The only prospective and controlled study of thrombophilia and fetal loss was performed by the European Prospective Cohort on Thrombophilia (EPCOT) study, which showed no significant risk of fetal loss in women with thrombophilia in comparison with the general population. This study evaluated 843 women with thrombophilia , 571 of whom had 1524 pregnancies compared with 541 control women, 395 of whom had 1019 pregnancies. The rate of fetal loss was increased in women with thrombophilia (29 vs 23); however the OR was statistically significant only for stillbirth. Having multiple thrombophilic disorders was associated with a higher risk of stillbirths, with an OR of 14.3. There was a trend toward an increased risk of stillbirth or late fetal loss for all of the thrombophilias. However, for miscarriage, the only clear-cut association that emerged was for antithrombin deficiency.

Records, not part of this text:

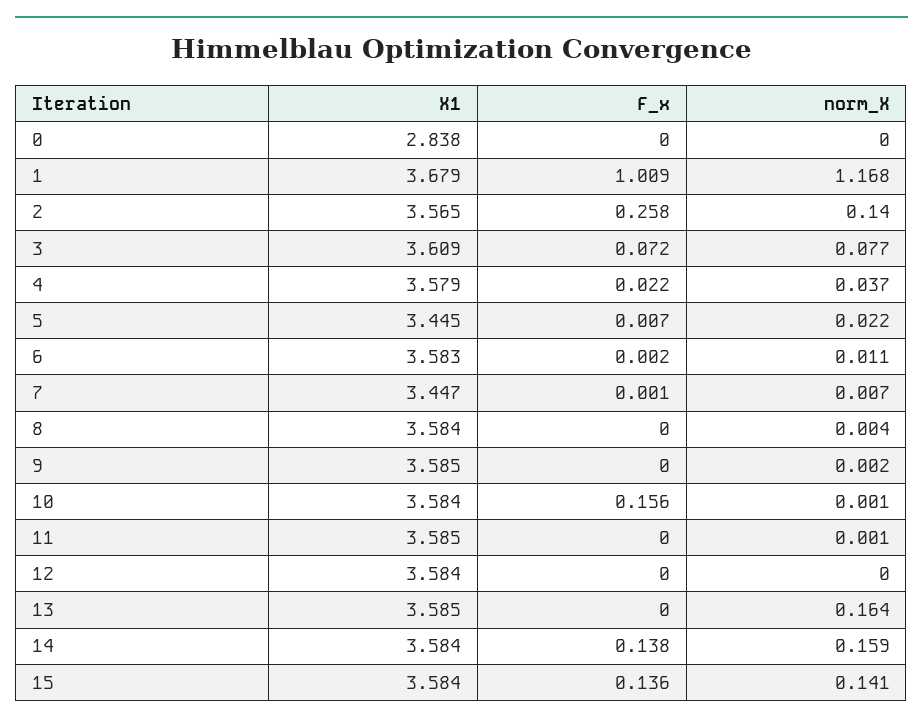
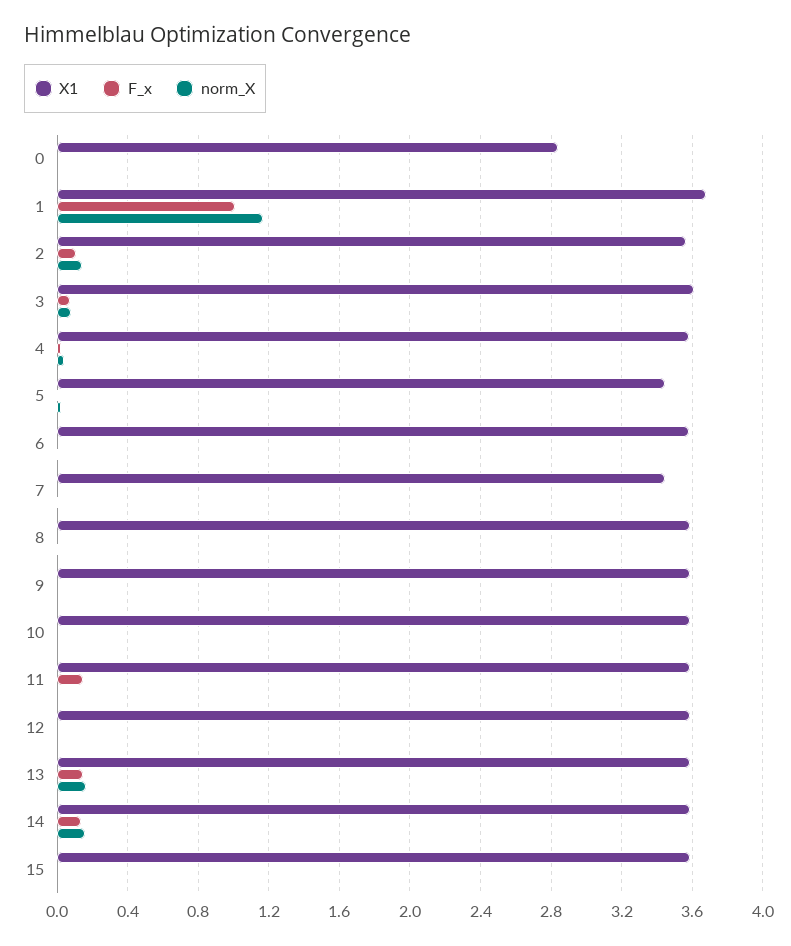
F_x, 2: 0.258 -> 0.1
F_x, 10: 0.156 -> 0
F_x, 11: 0 -> 0.15
F_x, 13: 0 -> 0.15
F_x, 15: 0.136 -> 0
norm_X, 15: 0.141 -> 0

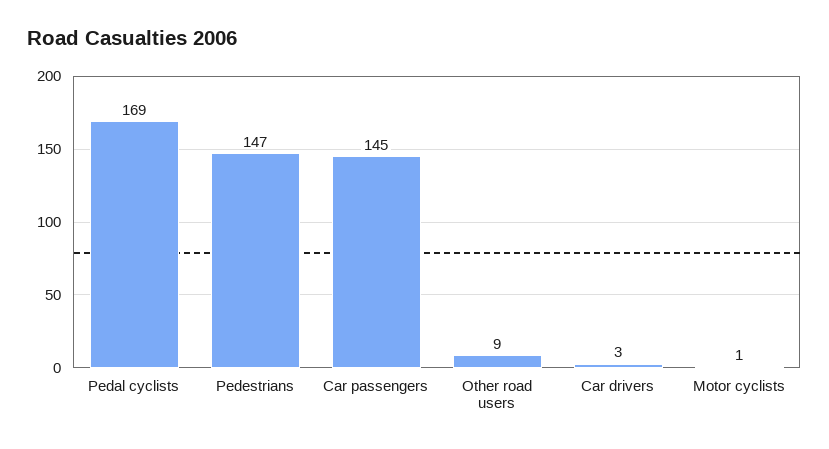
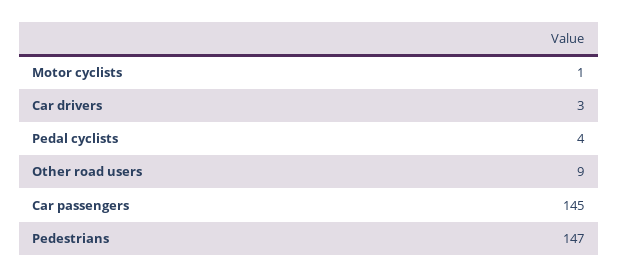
Pedal cyclists: 169 -> 4

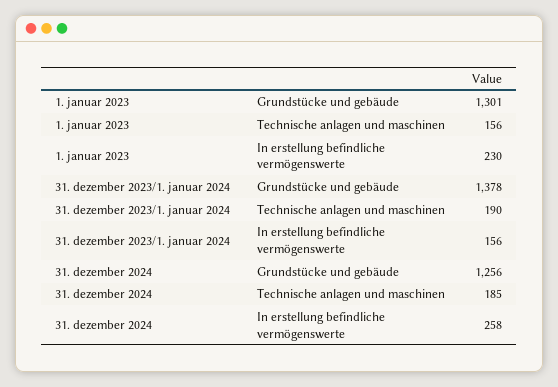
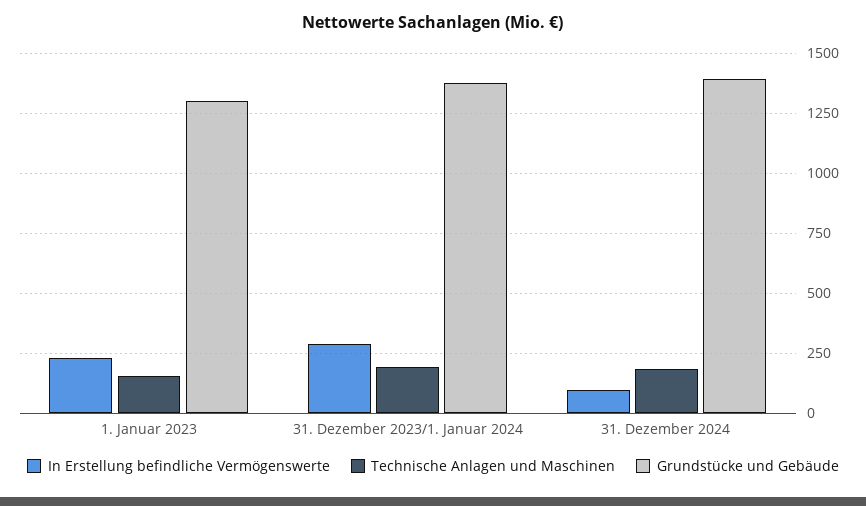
In erstellung befindliche vermögenswerte, 31. dezember 2023/1. januar 2024: 156 -> 300
Grundstücke und gebäude, 31. dezember 2024: 1256 -> 1400
In erstellung befindliche vermögenswerte, 31. dezember 2024: 258 -> 100

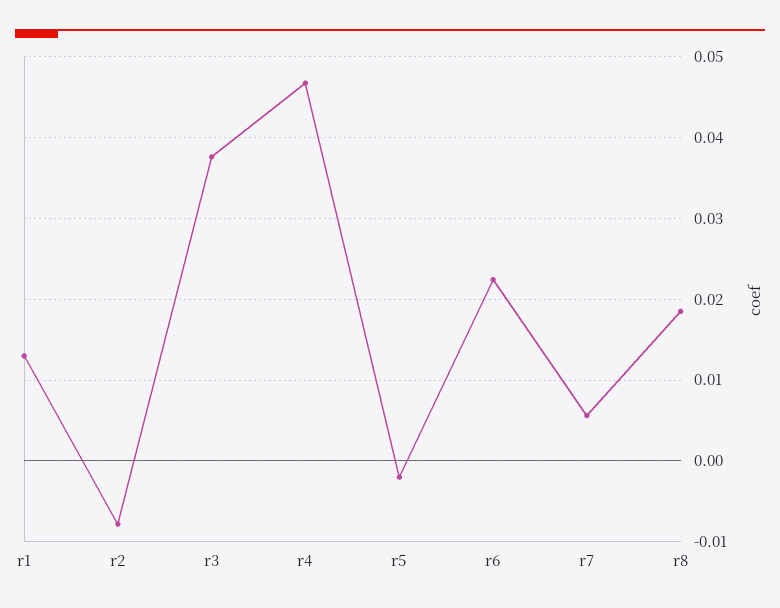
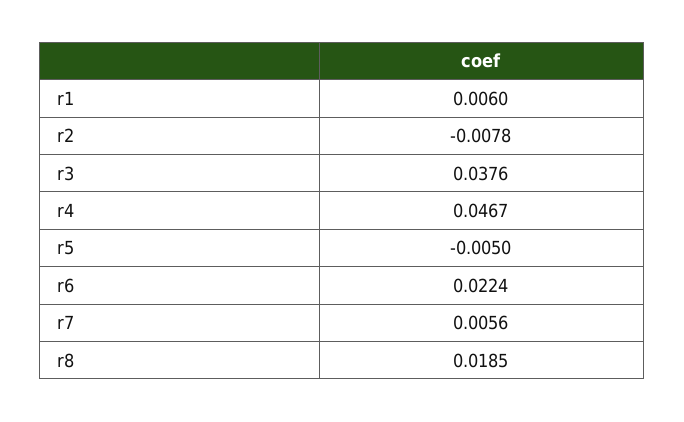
r1: 0.013 -> 0.006
r5: -0.002 -> -0.005

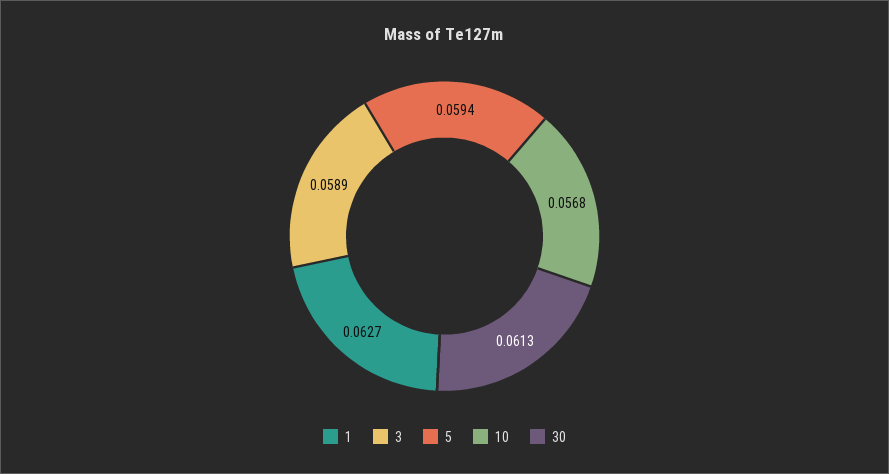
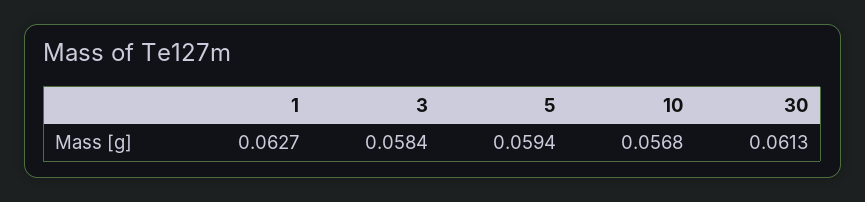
3: 0.0589 -> 0.0584

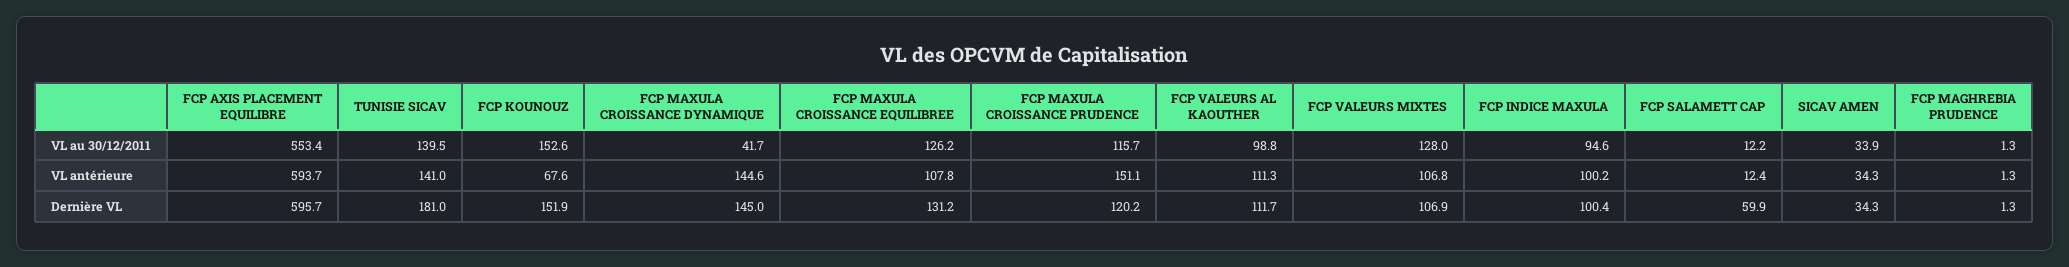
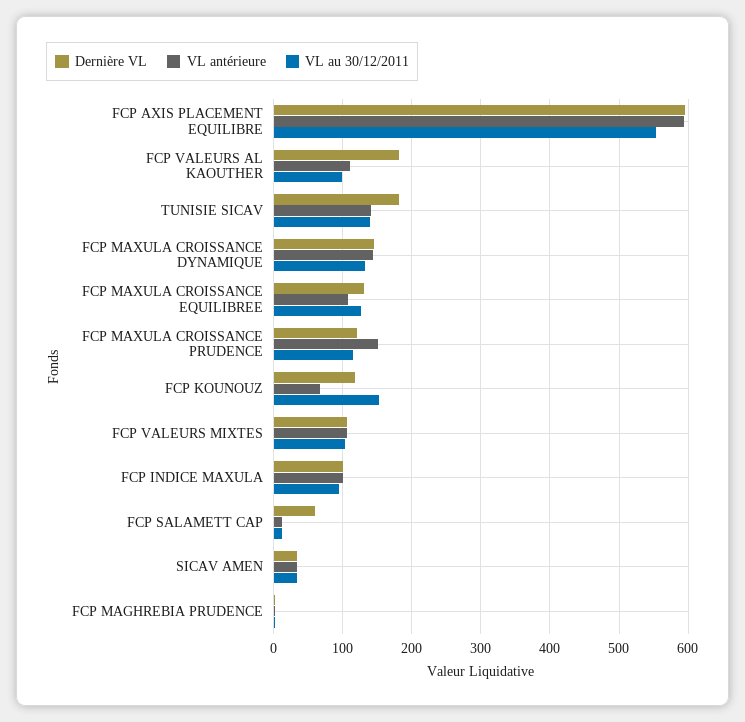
VL au 30/12/2011, FCP MAXULA CROISSANCE DYNAMIQUE: 41.7 -> 130
VL au 30/12/2011, FCP VALEURS MIXTES: 128 -> 100
Dernière VL, FCP KOUNOUZ: 151.9 -> 120
Dernière VL, FCP VALEURS AL KAOUTHER: 111.7 -> 180

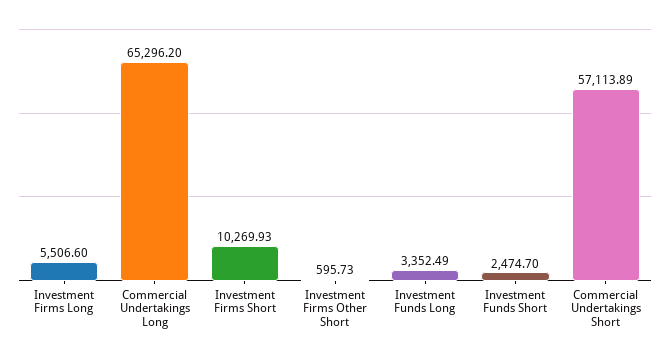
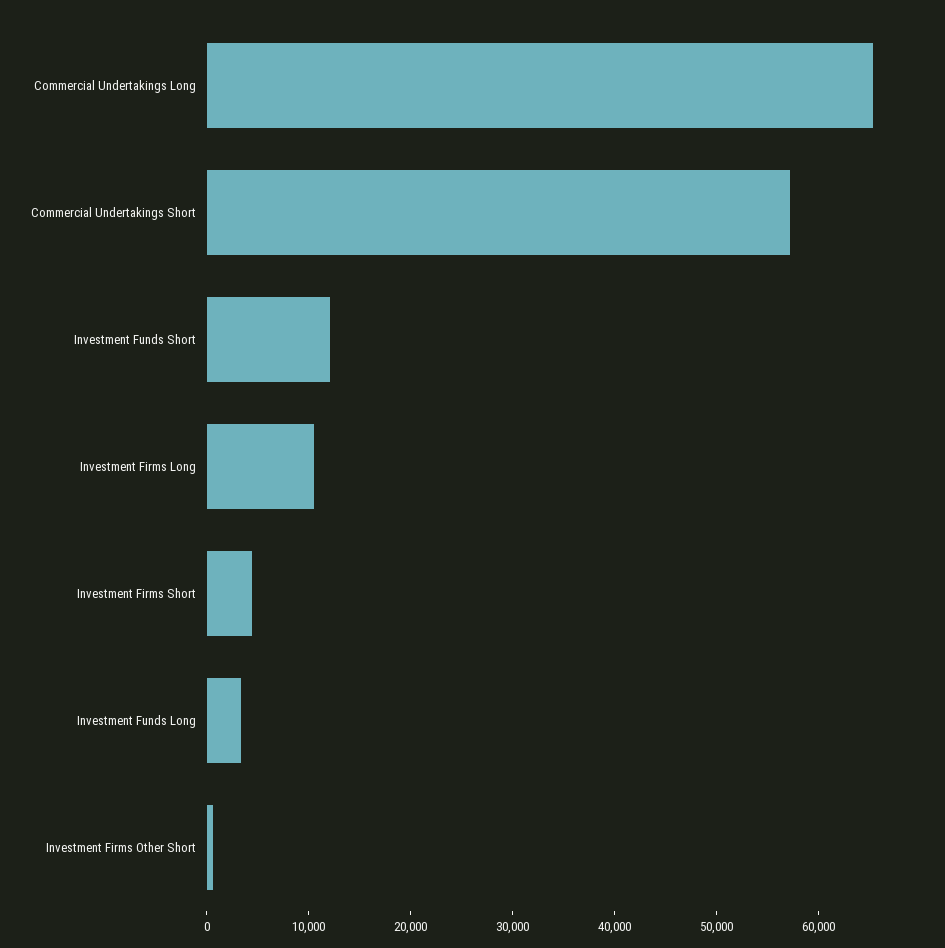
Investment Firms Long: 5506.6 -> 10000
Investment Firms Short: 10269.93 -> 4000
Investment Funds Short: 2474.7 -> 12000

Overall, carrying a thrombophilic condition increases the risk of having a late fetal loss or a stillbirth, but does not increase the risk of early pregnancy loss. These results were recently confirmed by a cohort study of more than 490 patients with thrombophilia who had suffered late pregnancy loss. In this study, the presence of 1 or more thrombophilic conditions was associated with an increased risk of pregnancy loss in the second and third trimester. This study also revealed that having a thrombophilic tendency protected patients from experiencing losses in the early stages of pregnancy.
There is also controversy as to whether the thrombophilias can lead to intrauterine growth delay and low birth weight infants, which is believed to be caused by altered oxygen distribution with low blood flow through the placental circulation. However, there does not seem to be a strong association between the presence of a thrombophilic disorder and fetal growth restriction. One meta-analysis specifically of the role of the factor V Leiden and prothrombin gene mutations and MTHFR homozygosity in intrauterine growth restriction, which included analyses of both case-control and cohort studies, found no evidence of any association between these disorders and growth restriction. Another study with a small sample size suggested that there may be an association between protein S deficiency and fetal growth delay, with an OR of 10.2, but wide confidence intervals reduced the study’s validity.